Going farther, while many of us actually talk about caring for them, the best thing that can be done for them is to give them the dignity, opportunity and power to make their own choices.  But that also includes voting, and it's an open secret that, over the past couple of years, Republican-dominated legislatures passed voter-ID laws (many struck down or, here in Pennsylvania, delayed) ostensibly to keep them from voting again for Obama -- and, perhaps more telling, against them (their often-transient lifestyles lead to the lack of ID).  However, I can't think of any Christian leader who spoke out against the true intent of such laws -- did they really believe the spin that they were needed to combat fraud (which in practice is virtually non-existent)?

Which leads to another issue:  Why aren't we concerned about the rights of others?  I still haven't forgotten that many of the opponents of the civil-rights movement were conservative Christians -- perhaps even then they feared the loss of their privileged status -- and the words of Martin Luther King Jr., in their proper context, would still convict them today.  They've over the years tried to sanitize him, his "I Have a Dream" speech supposedly declaring color-blindness when he meant nothing of the sort and insisting that he was a Republican partisan (not in 1964 he wasn't).

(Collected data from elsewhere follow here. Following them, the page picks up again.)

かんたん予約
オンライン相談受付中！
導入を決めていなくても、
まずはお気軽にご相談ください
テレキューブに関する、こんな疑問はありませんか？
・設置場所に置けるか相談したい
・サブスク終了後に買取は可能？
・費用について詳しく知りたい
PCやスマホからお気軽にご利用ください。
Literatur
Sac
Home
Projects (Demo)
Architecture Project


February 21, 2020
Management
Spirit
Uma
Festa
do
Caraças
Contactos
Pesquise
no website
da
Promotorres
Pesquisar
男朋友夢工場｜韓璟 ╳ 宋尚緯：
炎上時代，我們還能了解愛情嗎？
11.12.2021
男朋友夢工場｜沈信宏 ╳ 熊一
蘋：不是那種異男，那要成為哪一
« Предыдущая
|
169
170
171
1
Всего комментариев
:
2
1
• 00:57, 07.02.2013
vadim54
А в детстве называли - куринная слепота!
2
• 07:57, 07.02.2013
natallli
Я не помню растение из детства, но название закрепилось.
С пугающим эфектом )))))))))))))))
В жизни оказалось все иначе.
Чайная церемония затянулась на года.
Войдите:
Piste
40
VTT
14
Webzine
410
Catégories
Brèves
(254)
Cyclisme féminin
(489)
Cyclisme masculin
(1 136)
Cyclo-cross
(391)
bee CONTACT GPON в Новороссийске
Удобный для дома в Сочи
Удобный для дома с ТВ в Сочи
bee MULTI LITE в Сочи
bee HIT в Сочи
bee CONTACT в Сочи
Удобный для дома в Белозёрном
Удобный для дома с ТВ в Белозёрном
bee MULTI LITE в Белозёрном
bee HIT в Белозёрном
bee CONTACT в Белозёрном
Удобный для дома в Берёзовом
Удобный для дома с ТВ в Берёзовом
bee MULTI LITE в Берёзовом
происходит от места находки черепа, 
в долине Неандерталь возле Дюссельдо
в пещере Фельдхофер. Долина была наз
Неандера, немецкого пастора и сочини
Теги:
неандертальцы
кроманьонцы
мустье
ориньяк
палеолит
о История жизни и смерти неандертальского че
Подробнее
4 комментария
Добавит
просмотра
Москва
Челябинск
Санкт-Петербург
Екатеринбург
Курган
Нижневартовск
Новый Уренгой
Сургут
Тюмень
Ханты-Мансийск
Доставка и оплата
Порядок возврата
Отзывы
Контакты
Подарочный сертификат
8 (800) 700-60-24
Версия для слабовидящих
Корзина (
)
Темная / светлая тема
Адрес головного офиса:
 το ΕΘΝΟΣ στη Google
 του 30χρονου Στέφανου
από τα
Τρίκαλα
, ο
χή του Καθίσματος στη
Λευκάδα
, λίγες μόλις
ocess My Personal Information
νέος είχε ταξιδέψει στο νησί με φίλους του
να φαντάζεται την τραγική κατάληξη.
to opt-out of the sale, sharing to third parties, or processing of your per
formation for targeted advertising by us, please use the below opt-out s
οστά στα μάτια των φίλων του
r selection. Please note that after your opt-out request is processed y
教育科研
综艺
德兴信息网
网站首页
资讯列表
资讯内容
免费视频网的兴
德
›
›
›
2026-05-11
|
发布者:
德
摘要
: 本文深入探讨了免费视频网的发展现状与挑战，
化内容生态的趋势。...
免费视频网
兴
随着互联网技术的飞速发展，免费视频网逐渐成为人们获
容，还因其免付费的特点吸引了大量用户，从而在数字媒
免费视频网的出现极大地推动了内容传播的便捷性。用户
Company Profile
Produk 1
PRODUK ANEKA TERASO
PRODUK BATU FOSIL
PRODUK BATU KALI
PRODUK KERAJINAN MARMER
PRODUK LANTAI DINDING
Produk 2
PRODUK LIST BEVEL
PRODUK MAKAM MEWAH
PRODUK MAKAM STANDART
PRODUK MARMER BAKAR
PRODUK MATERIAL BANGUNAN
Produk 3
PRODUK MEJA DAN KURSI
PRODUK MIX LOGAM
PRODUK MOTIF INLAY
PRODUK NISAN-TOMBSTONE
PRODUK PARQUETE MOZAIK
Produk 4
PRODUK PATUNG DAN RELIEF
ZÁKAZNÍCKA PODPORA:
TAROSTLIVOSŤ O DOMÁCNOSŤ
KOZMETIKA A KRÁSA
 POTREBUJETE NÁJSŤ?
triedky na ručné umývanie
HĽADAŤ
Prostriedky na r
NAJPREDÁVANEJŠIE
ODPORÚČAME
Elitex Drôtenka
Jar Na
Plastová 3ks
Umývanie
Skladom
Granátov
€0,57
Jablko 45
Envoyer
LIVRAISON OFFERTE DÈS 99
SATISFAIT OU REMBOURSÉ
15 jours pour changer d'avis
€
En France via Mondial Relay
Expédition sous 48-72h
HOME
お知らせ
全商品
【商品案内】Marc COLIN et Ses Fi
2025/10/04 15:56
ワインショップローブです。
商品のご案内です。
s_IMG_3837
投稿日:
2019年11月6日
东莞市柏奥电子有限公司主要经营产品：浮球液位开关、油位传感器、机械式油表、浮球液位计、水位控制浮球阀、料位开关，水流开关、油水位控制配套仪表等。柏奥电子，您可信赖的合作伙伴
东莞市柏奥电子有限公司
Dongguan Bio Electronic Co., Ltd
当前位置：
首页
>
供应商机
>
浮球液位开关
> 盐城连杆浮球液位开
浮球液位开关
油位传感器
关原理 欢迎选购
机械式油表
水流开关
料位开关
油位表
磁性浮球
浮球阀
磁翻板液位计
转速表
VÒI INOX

Bottom line, we in the church need to repent of one thing:  Selfishness based on idolatry.  We need to remember that whatever we have -- a house, a car, money in the bank, the social status that come from them etc. -- are but gifts from God and still belong to Him to be used for His purposes.  It seems to be that, for some of us, government exists only to protect "my status and my stuff," and that has to change before God can move the way we want Him to (and in the way He Himself desires).